The thing I loved about The Village was that it didn't follow the premise of other movies of his.
Sixth Sense: Conventional wisdom says SPOILERS aren't real, but the movie shows they are.
Signs: Conventional wisdom says SPOILERS aren't real, but the movie shows they are.
Unbreakable: Conventional wisdom says SPOILERS aren't real, but the movie shows they are.
Lady in the Water: Conventional wisdom says SPOILERS aren't real, but the movie shows they are.

But the setup for The Village is that SPOILERS are real, and the movie shows they're not.
posted by emelenjr at 2:25 PM on September 21 [2 favorites]


I remember thinking it was okay, better than the reception at the time.

But there was one particular thing that I remember (even though it has been a while): the language not being fully period would be revealed by the twist, but until it did, I started to just think they were bad actors of dialect, and it took me out of the movie.
posted by umbú at 7:53 AM on September 22


This is a fun question for me, because I worked in a movie theater that showed it. I remember the first week's audiences coming in with an "oooooh prestige movie" attitude and mostly coming out disappointed, whereas by the third week people more wanted to see if it was as bad as everyone said. Which, like, it's not (look how hilariously mean this Roger Ebert review is) but it's a weird movie. I personally rather enjoyed it, especially the costuming and camerawork, but I did not find the twist difficult to guess, let's just say.
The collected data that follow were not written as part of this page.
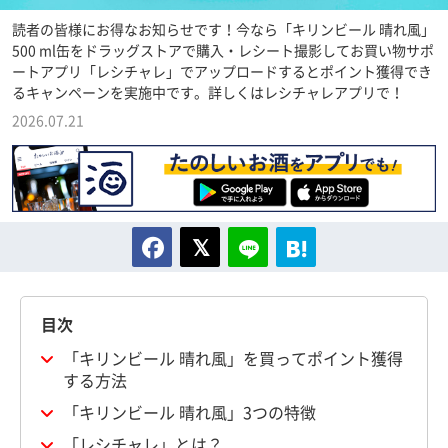
読者の皆様にお得なお知らせです！今なら「キリンビール 晴れ風」
500 ml缶をドラッグストアで購入・レシート撮影してお買い物サポ
ートアプリ「レシチャレ」でアップロードするとポイント獲得でき
るキャンペーンを実施中です。詳しくはレシチャレアプリで！
2026.07.21
目次
「キリンビール 晴れ風」を買ってポイント獲得
する方法
「キリンビール 晴れ風」3つの特徴
「レシチャレ」とは？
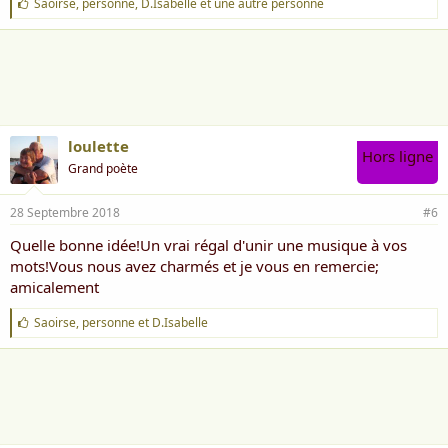
J
Saoirse
,
personne
,
D.Isabelle
et une autre personne
'
a
i
m
e
:
loulette
Hors ligne
Grand poète
28 Septembre 2018
#6
Quelle bonne idée!Un vrai régal d'unir une musique à vos
mots!Vous nous avez charmés et je vous en remercie;
amicalement
J
Saoirse
,
personne
et
D.Isabelle
'
a
i
m
e
:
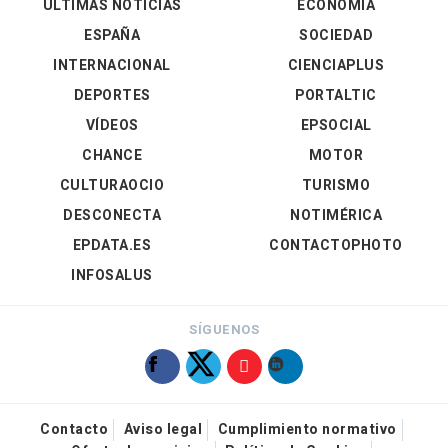
ÚLTIMAS NOTICIAS
ECONOMÍA
ESPAÑA
SOCIEDAD
INTERNACIONAL
CIENCIAPLUS
DEPORTES
PORTALTIC
VÍDEOS
EPSOCIAL
CHANCE
MOTOR
CULTURAOCIO
TURISMO
DESCONECTA
NOTIMÉRICA
EPDATA.ES
CONTACTOPHOTO
INFOSALUS
SÍGUENOS
Contacto
Aviso legal
Cumplimiento normativo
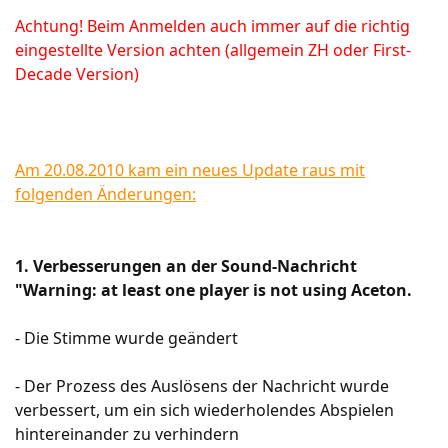
Achtung! Beim Anmelden auch immer auf die richtig
eingestellte Version achten (allgemein ZH oder First-
Decade Version)
Am 20.08.2010 kam ein neues Update raus mit
folgenden Änderungen:
1. Verbesserungen an der Sound-Nachricht
"Warning: at least one player is not using Aceton.
- Die Stimme wurde geändert
- Der Prozess des Auslösens der Nachricht wurde
verbessert, um ein sich wiederholendes Abspielen
hintereinander zu verhindern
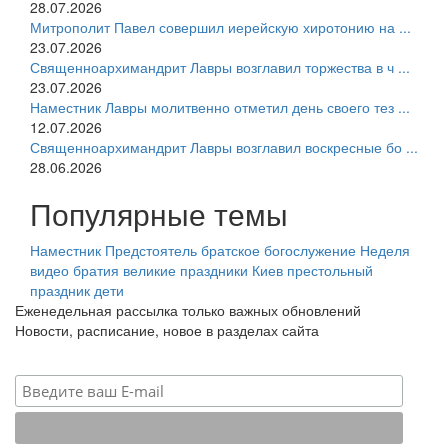
28.07.2026
Митрополит Павел совершил иерейскую хиротонию на ...
23.07.2026
Священноархимандрит Лавры возглавил торжества в ч ...
23.07.2026
Наместник Лавры молитвенно отметил день своего тез ...
12.07.2026
Священноархимандрит Лавры возглавил воскресные бо ...
28.06.2026
Популярные темы
Наместник
Предстоятель
братское богослужение
Неделя
видео
братия
великие праздники
Киев
престольный
праздник
дети
Еженедельная рассылка только важных обновлений
Новости, расписание, новое в разделах сайта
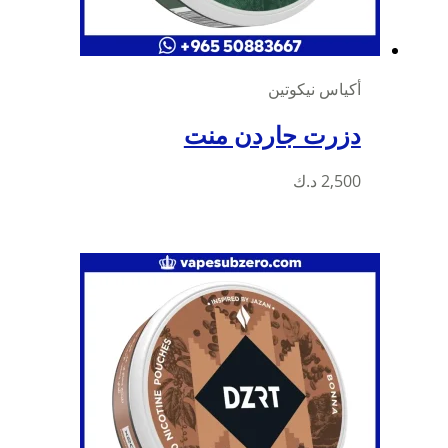
أكياس نيكوتين
دزرت جاردن منت
2,500
د.ك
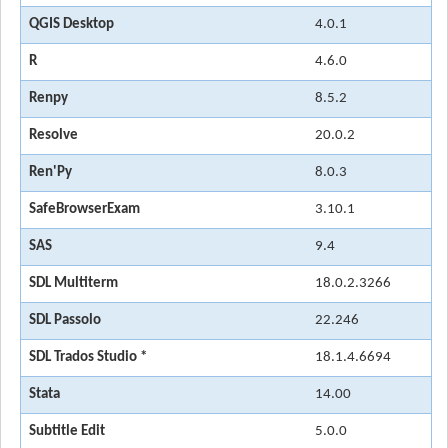
QGIS Desktop
4.0.1
R
4.6.0
Renpy
8.5.2
Resolve
20.0.2
Ren'Py
8.0.3
SafeBrowserExam
3.10.1
SAS
9.4
SDL Multiterm
18.0.2.3266
SDL Passolo
22.246
SDL Trados Studio *
18.1.4.6694
Stata
14.00
Subtitle Edit
5.0.0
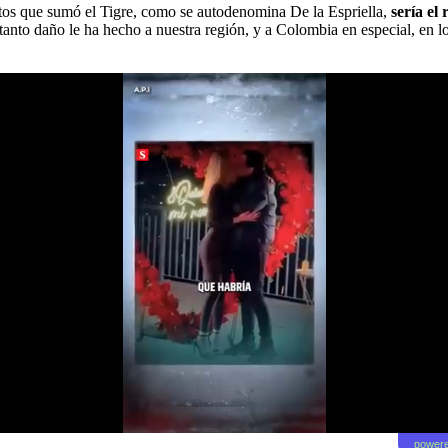
votos que sumó el Tigre, como se autodenomina De la Espriella,
sería el
 tanto daño le ha hecho a nuestra región, y a Colombia en especial, en l
powere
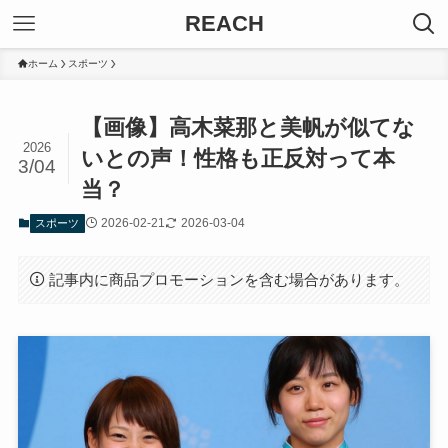
REACH
ホーム
スポーツ
【画像】高木菜那と美帆が似てな
2026
いとの声！性格も正反対って本
3/04
当？
2026-02-21
2026-03-04
スポーツ
記事内に商品プロモーションを含む場合があります。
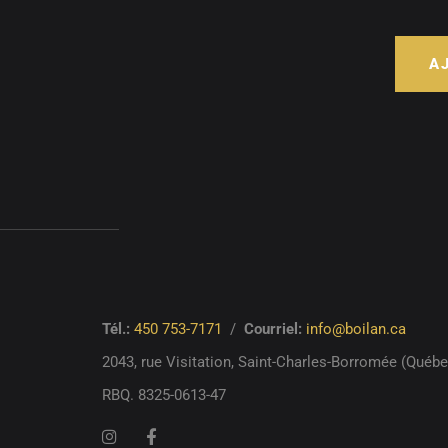
A
Tél.:
450 753-7171
/
Courriel:
info@boilan.ca
2043, rue Visitation,
Saint-Charles-Borromée (Québ
RBQ. 8325-0613-47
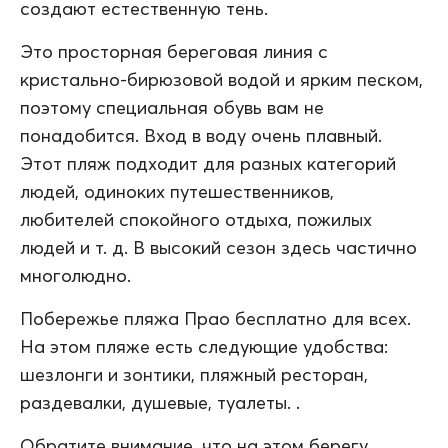
создают естественную тень.
Это просторная береговая линия с
кристально-бирюзовой водой и ярким песком,
поэтому специальная обувь вам не
понадобится. Вход в воду очень плавный.
Этот пляж подходит для разных категорий
людей, одиноких путешественников,
любителей спокойного отдыха, пожилых
людей и т. д. В высокий сезон здесь частично
многолюдно.
Побережье пляжа Прао бесплатно для всех.
На этом пляже есть следующие удобства:
шезлонги и зонтики, пляжный ресторан,
раздевалки, душевые, туалеты. .
Обратите внимание, что на этом берегу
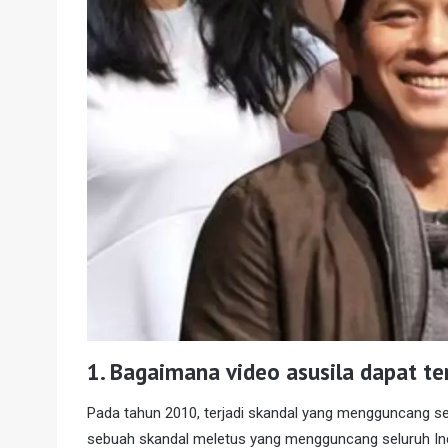
1.
Bagaimana video asusila dapat te
Pada tahun 2010, terjadi skandal yang mengguncang sel
sebuah skandal meletus yang mengguncang seluruh Indo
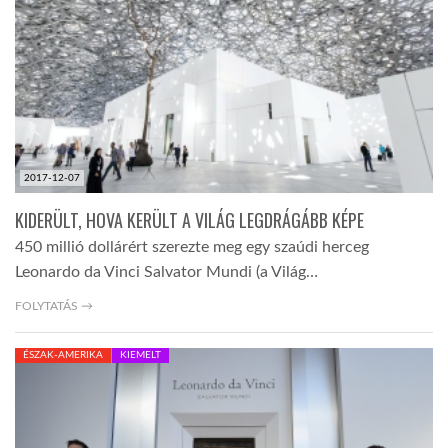
TROPICALMAGAZIN
GLOBOTV
AFRIKA TUDÁSTÁR
2017-12-07
KIDERÜLT, HOVA KERÜLT A VILÁG LEGDRÁGÁBB KÉPE
A NAP SZÉPE
450 millió dollárért szerezte meg egy szaúdi herceg
Leonardo da Vinci Salvator Mundi (a Világ…
LINKTR.EE
FOLYTATÁS →
ÉSZAK-AMERIKA
KIEMELT
GLOBOZSARU
DOBRAVERO.HU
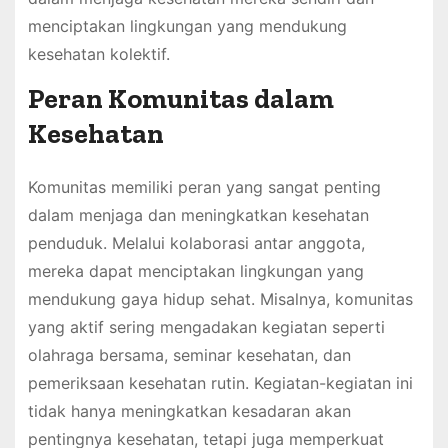
menciptakan lingkungan yang mendukung
kesehatan kolektif.
Peran Komunitas dalam
Kesehatan
Komunitas memiliki peran yang sangat penting
dalam menjaga dan meningkatkan kesehatan
penduduk. Melalui kolaborasi antar anggota,
mereka dapat menciptakan lingkungan yang
mendukung gaya hidup sehat. Misalnya, komunitas
yang aktif sering mengadakan kegiatan seperti
olahraga bersama, seminar kesehatan, dan
pemeriksaan kesehatan rutin. Kegiatan-kegiatan ini
tidak hanya meningkatkan kesadaran akan
pentingnya kesehatan, tetapi juga memperkuat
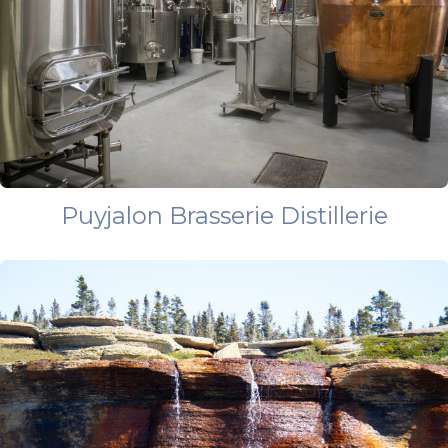
Puyjalon Brasserie Distillerie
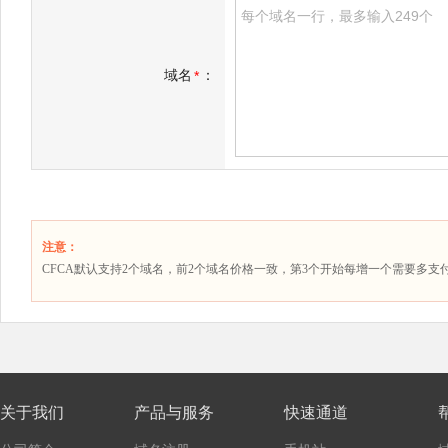
域名
：
*
注意：
CFCA默认支持2个域名，前2个域名价格一致，第3个开始每增一个需要多支
关于我们
产品与服务
快速通道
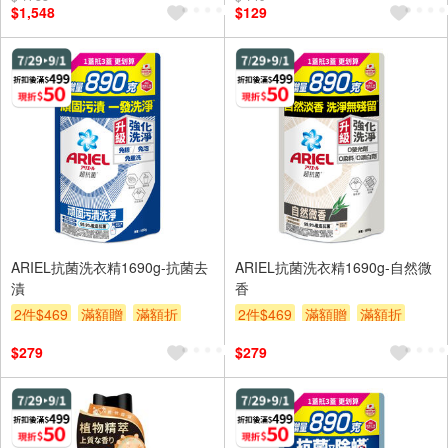
$1,548
$129
ARIEL抗菌洗衣精1690g-抗菌去
ARIEL抗菌洗衣精1690g-自然微
漬
香
2件$469
滿額贈
滿額折
2件$469
滿額贈
滿額折
贈$200
贈$200
$279
$279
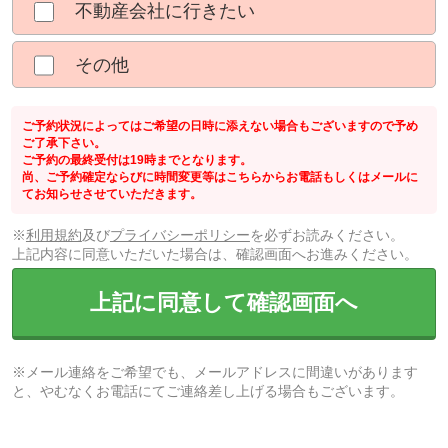
不動産会社に行きたい
その他
ご予約状況によってはご希望の日時に添えない場合もございますので予め
ご了承下さい。
ご予約の最終受付は19時までとなります。
尚、ご予約確定ならびに時間変更等はこちらからお電話もしくはメールに
てお知らせさせていただきます。
※
利用規約
及び
プライバシーポリシー
を必ずお読みください。
上記内容に同意いただいた場合は、確認画面へお進みください。
上記に同意して確認画面へ
※メール連絡をご希望でも、メールアドレスに間違いがあります
と、やむなくお電話にてご連絡差し上げる場合もございます。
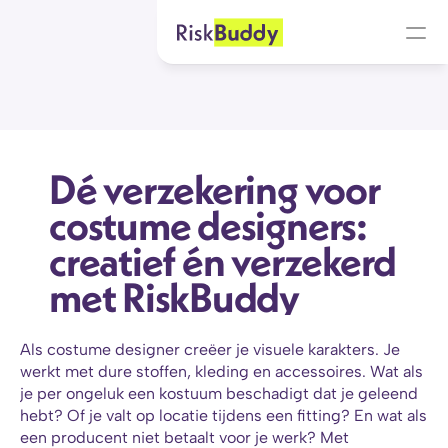
Dé verzekering voor 
costume designers: 
creatief én verzekerd 
met RiskBuddy
Als costume designer creëer je visuele karakters. Je 
werkt met dure stoffen, kleding en accessoires. Wat als 
je per ongeluk een kostuum beschadigt dat je geleend 
hebt? Of je valt op locatie tijdens een fitting? En wat als 
een producent niet betaalt voor je werk? Met 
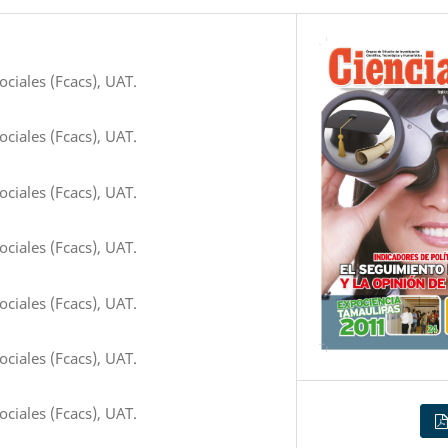
ciales (Fcacs), UAT.
ciales (Fcacs), UAT.
ciales (Fcacs), UAT.
ciales (Fcacs), UAT.
ciales (Fcacs), UAT.
ciales (Fcacs), UAT.
ciales (Fcacs), UAT.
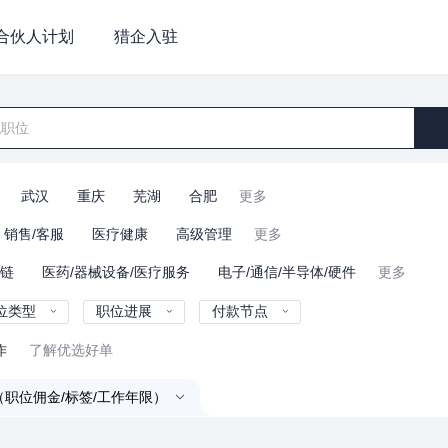
合伙人计划
猎企入驻
武汉
重庆
芜湖
合肥
更多
销售/客服
医疗健康
高级管理
更多
业链
医药/器械设备/医疗服务
电子/通信/半导体/硬件
更多
位类型
职位进展
付款节点
作
了解优选好单
（职位佣金/标签/工作年限）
I actually have a theory! The awkward, slow-burn, quasi-historical vibes of The Village are a precursor to A24-style elevated horror, and if you're a nowadays person who dug The VVitch or Midsommar or the like, you're probably a lot more likely to get on its wavelength. But it was an era of movies with much more conventional editing (including The Sixth Sense) and people were expecting a Scary! Time! At! The Movies! It also had a pretty compelling trailer that made it look like a straight up horror movie. There was a lot of hype!

I think there's also something to what potrzebie said, where minority directors get way less chances to screw up and if they make a movie that's not great, it's culturally perceived as a bigger deal. That same summer, the Coen Brothers made The Ladykillers, which got terrible reviews, and that's like a blip in their careers.